Find mean and variance of the average daily distance,S,covered by the bread seller in 7 days from Monday to Sunday and state whatever assumptions you have made.

I've calculated the mean of S to be 11.43 km from :

S = [5X+2Y]/7
E(S) = (5/7)E(X) + (2/7)E(Y)
= (5/7)(12) + (2/7)(10)
= 11.43 km

Var(S) is given as

Var(S) = (5/49)(0.5^2) + (2/49)(0.4^2)
=0.032 km^2

Shouldn't Var(S) = (25/49)(0.5^2) + (4/49)(0.4^2)
= 0.141 km^2 ???

In this case,we assume that the distance travelled by the bread seller on a certain day as independent of the distance travelled on other days isn't it?

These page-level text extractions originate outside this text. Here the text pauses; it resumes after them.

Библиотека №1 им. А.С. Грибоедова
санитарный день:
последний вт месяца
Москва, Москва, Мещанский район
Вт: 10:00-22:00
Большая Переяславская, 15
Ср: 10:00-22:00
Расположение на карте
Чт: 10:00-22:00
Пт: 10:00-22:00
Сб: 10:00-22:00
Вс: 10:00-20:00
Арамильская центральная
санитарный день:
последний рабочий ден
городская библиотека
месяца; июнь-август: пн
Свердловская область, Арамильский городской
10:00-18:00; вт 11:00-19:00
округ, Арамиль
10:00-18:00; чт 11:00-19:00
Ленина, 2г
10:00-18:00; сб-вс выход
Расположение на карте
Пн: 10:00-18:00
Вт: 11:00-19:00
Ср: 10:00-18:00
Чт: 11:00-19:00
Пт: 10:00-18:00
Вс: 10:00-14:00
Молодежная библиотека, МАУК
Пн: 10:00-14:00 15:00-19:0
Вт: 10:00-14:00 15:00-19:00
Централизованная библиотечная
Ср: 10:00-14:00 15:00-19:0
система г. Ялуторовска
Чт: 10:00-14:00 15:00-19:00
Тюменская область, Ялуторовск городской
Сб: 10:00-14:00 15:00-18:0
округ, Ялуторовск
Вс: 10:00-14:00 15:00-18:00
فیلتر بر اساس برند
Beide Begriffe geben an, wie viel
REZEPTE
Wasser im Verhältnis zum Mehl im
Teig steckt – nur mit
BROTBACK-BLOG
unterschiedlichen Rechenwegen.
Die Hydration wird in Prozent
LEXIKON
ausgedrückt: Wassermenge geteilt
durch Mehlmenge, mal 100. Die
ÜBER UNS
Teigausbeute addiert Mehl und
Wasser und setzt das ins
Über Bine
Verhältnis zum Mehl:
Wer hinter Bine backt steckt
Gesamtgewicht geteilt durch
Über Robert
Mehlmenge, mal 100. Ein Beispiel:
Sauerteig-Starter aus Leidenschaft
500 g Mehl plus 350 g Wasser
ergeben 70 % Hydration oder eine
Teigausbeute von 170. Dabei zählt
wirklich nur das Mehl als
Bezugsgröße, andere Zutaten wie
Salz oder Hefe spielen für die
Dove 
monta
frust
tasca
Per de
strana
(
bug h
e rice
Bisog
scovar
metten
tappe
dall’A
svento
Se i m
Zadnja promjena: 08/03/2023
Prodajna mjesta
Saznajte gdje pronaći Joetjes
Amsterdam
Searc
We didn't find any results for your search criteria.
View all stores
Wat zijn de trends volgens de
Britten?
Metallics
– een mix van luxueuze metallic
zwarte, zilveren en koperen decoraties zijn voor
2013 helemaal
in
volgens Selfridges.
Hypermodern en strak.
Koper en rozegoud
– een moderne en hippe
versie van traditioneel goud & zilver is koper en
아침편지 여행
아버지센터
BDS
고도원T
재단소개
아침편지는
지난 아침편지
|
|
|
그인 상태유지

Thanks a lot for your help.

2. Okay, so exactly where did you need that assumption of independence?

If they were not independent, what would you get for the variance?

3. Originally Posted by TKHunny
Okay, so exactly where did you need that assumption of independence?

If they were not independent, what would you get for the variance?
I have no idea.

4. When you added the variances, and did not include a covariance term, this is where you assumed they were independent.